* **What you have to do**
Pick out each line below containing the string "northern", and count a line only if its capitalization matches.

(Transcribed page contents)
-- Opening Marker --
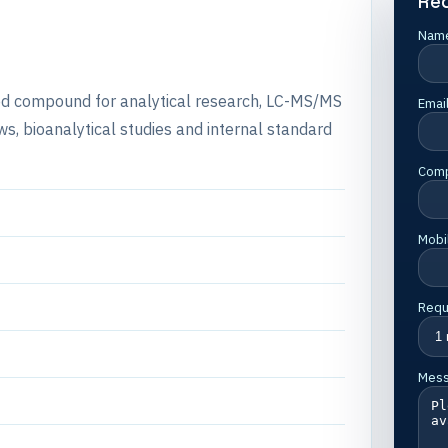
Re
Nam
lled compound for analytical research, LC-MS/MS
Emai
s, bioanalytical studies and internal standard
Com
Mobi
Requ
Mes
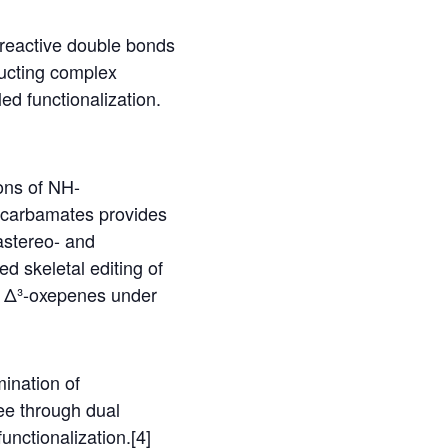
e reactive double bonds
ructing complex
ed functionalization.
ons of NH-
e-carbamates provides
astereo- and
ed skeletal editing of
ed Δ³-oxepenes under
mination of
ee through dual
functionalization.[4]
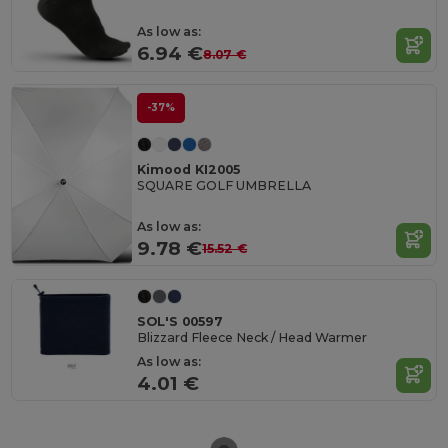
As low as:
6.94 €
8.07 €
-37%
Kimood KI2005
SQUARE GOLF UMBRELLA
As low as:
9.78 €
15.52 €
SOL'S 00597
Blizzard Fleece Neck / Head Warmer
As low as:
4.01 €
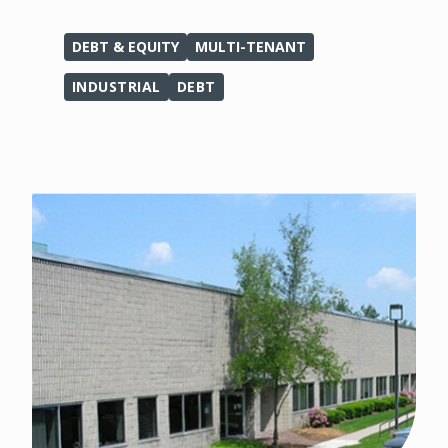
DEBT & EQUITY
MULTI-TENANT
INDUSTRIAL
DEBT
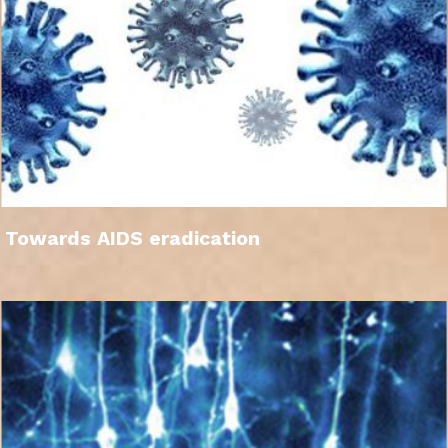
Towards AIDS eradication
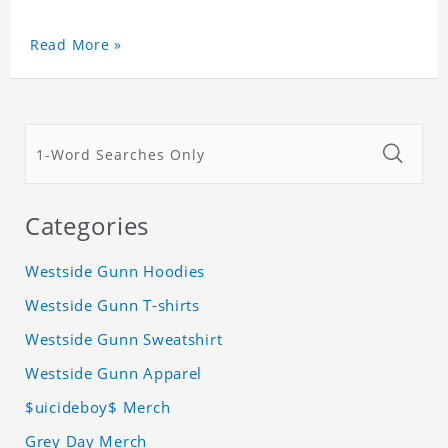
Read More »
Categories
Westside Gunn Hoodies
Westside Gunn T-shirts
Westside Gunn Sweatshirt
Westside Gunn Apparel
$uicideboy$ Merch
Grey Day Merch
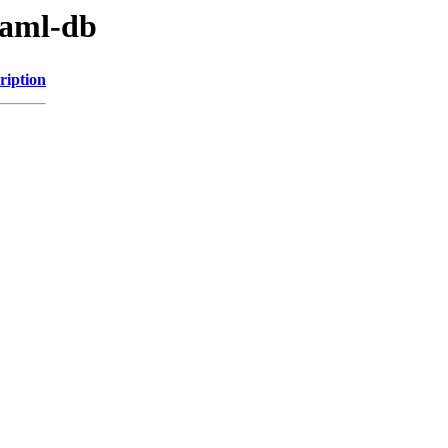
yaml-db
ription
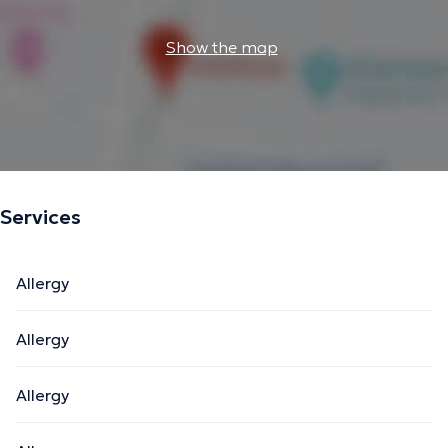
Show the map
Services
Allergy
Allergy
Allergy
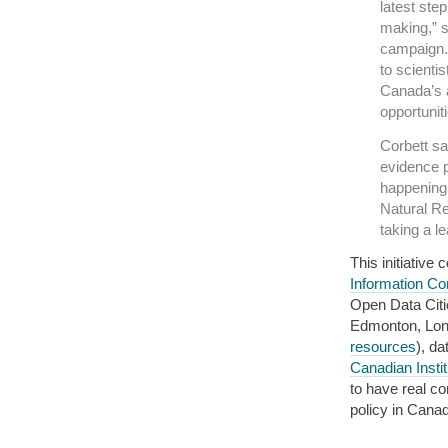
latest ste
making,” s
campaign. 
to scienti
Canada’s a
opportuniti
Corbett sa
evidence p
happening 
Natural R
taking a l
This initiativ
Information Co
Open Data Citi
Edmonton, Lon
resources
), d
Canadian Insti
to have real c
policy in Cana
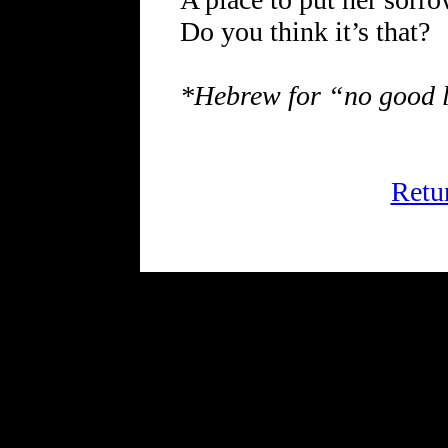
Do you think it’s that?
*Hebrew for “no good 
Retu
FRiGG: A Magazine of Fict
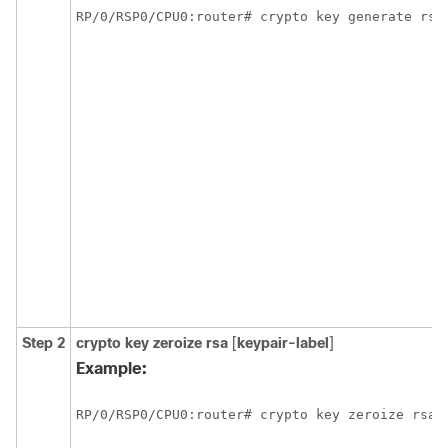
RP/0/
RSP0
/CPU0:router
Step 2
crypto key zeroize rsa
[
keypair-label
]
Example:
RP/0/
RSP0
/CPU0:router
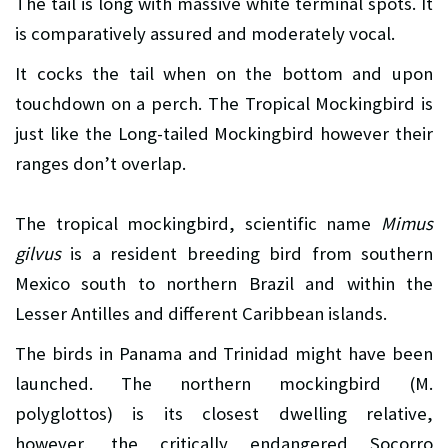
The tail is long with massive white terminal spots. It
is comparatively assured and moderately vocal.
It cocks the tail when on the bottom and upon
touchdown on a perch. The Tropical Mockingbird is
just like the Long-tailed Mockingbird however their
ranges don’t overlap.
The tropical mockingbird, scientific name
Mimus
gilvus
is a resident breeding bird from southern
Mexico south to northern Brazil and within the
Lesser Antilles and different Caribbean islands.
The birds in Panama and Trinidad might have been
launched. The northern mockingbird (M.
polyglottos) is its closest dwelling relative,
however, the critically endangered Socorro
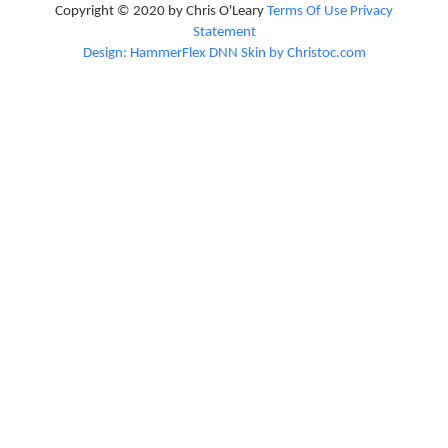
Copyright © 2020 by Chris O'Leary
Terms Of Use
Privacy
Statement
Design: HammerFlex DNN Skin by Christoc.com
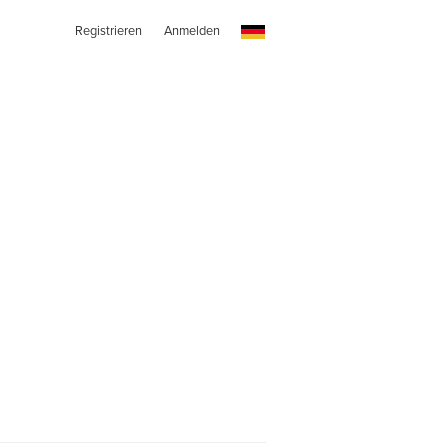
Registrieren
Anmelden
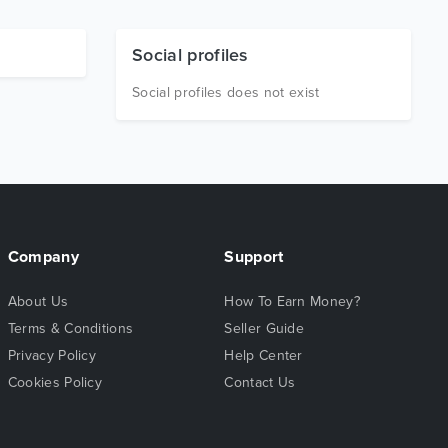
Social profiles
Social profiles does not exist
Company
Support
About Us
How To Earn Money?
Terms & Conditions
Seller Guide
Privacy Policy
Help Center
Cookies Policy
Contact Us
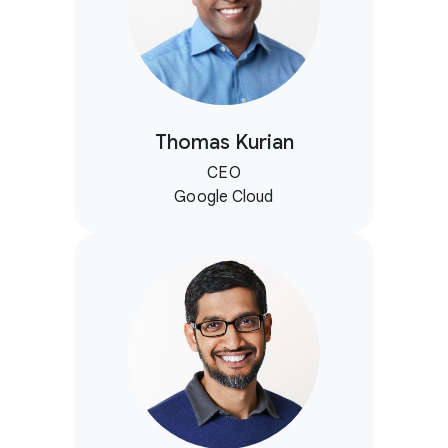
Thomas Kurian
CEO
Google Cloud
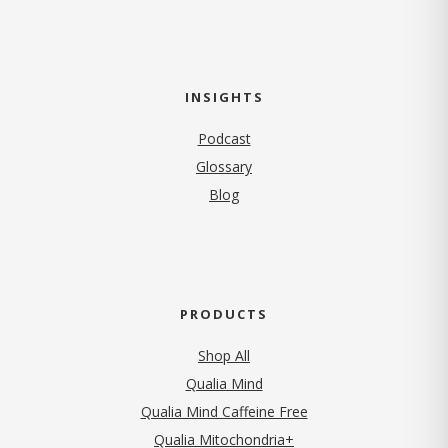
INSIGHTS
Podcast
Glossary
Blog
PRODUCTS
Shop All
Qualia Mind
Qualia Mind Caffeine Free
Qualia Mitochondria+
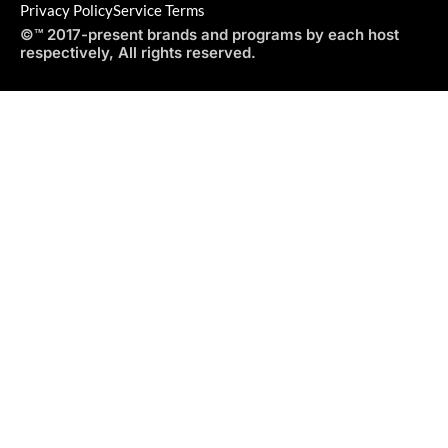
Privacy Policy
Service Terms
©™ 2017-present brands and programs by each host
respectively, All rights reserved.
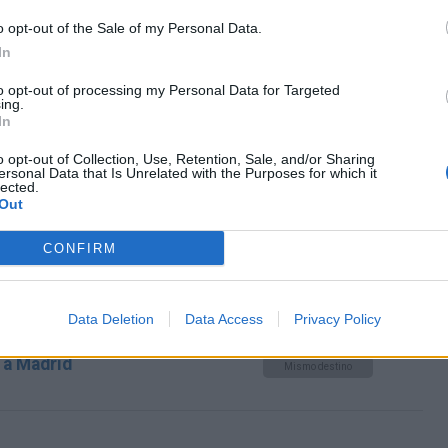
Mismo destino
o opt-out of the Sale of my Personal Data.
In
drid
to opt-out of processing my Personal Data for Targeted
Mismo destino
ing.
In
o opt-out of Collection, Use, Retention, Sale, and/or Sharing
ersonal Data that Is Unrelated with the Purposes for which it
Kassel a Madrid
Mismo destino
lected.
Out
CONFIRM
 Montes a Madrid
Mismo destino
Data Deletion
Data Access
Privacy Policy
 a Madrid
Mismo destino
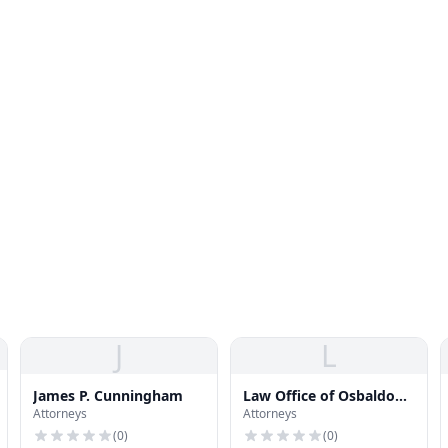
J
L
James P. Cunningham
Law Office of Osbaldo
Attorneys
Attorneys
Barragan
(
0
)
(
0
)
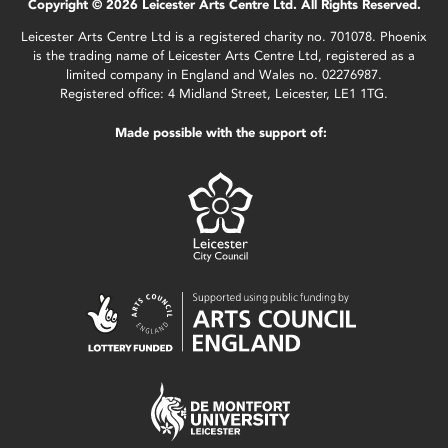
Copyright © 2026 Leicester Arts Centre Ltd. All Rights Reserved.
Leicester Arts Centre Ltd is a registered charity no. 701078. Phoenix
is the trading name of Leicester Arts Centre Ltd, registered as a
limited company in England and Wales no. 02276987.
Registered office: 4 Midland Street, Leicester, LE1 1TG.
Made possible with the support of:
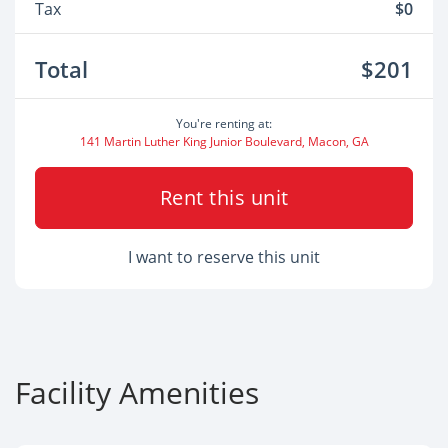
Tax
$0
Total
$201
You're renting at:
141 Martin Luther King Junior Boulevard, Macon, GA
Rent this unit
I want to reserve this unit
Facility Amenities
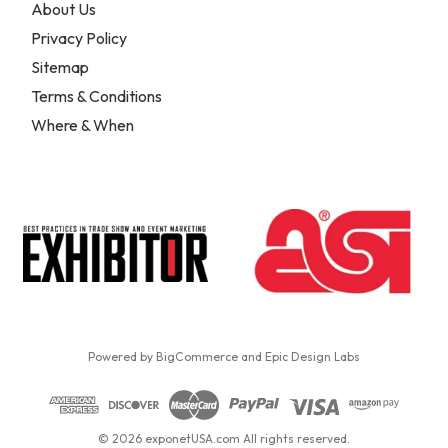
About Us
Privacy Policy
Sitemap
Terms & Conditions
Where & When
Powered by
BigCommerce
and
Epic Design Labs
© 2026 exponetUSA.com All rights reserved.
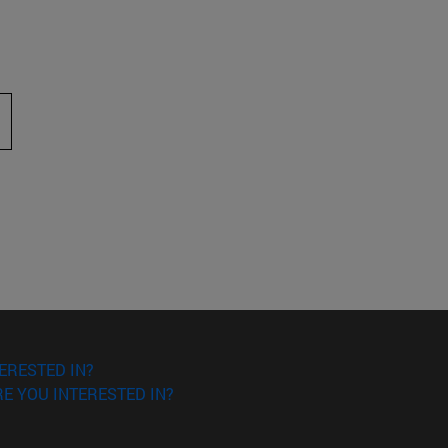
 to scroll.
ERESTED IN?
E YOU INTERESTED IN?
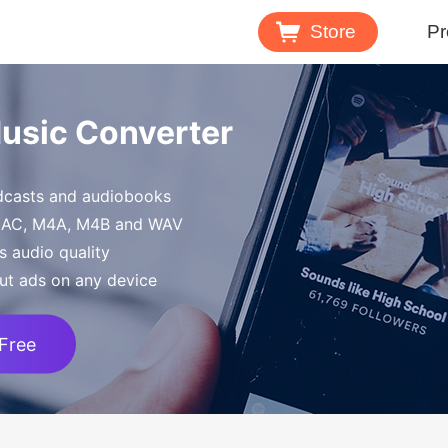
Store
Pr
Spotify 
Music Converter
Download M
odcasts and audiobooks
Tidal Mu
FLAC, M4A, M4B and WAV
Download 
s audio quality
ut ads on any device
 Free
-- Closing Marker --
* **Expected answer**
Mexico south to northern Brazil and within the
launched. The northern mockingbird (M.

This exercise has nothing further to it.